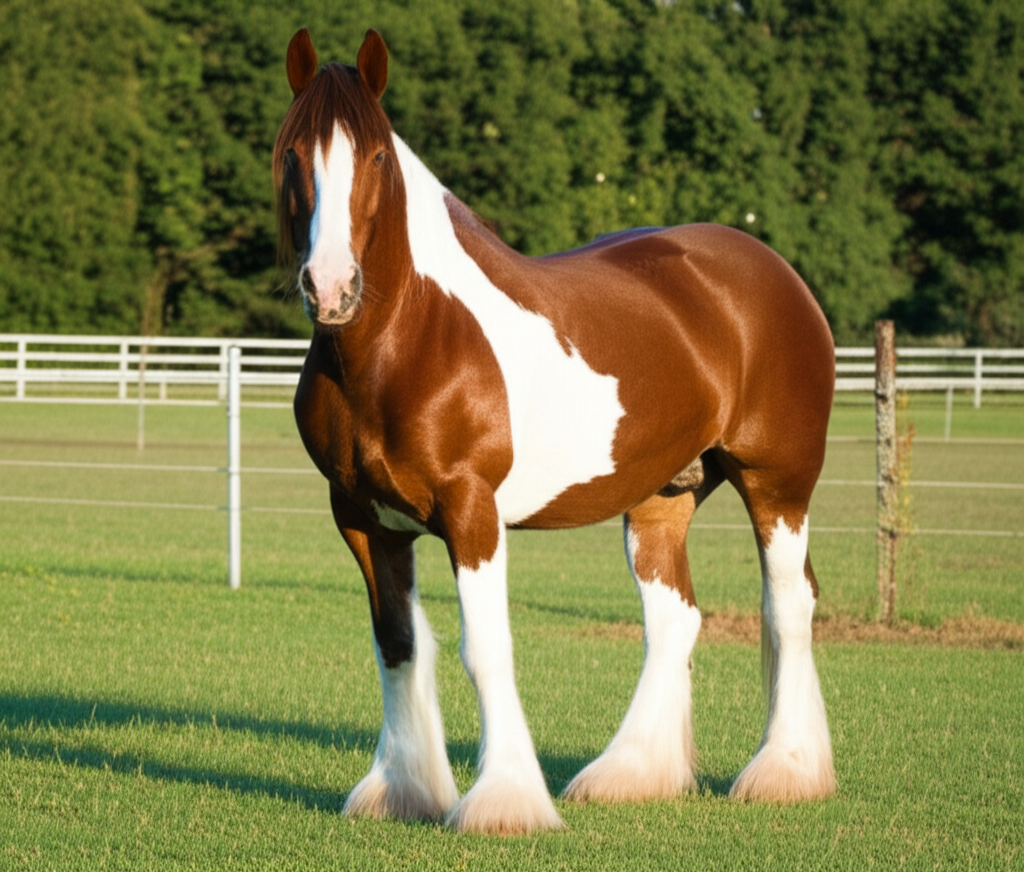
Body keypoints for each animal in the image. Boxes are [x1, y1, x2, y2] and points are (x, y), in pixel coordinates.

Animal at [273, 28, 837, 835]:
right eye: (291, 154)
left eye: (377, 157)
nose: (330, 288)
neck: (414, 338)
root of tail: (773, 272)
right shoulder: (362, 519)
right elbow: (398, 645)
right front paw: (403, 790)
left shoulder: (471, 514)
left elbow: (486, 649)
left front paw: (503, 802)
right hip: (662, 495)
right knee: (674, 618)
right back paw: (630, 773)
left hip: (778, 484)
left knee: (789, 606)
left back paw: (785, 771)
.....
= ABOUT THIS TASK =
Drop the images; restate the listing exactly.

= EXERCISE RESPONSE =
Body keypoints for each animal in the image. Boxes are [x1, y1, x2, y2] and points are (x, y), in pixel coordinates.

Animal at [273, 28, 837, 835]:
right eye: (291, 154)
left eye: (377, 157)
nose: (330, 288)
neck: (414, 338)
root of tail: (773, 272)
right shoulder: (362, 519)
right elbow: (398, 645)
right front paw: (403, 790)
left shoulder: (471, 514)
left elbow: (486, 649)
left front paw: (503, 802)
right hip: (662, 495)
right knee: (674, 618)
right back paw: (630, 773)
left hip: (778, 484)
left knee: (789, 606)
left back paw: (785, 771)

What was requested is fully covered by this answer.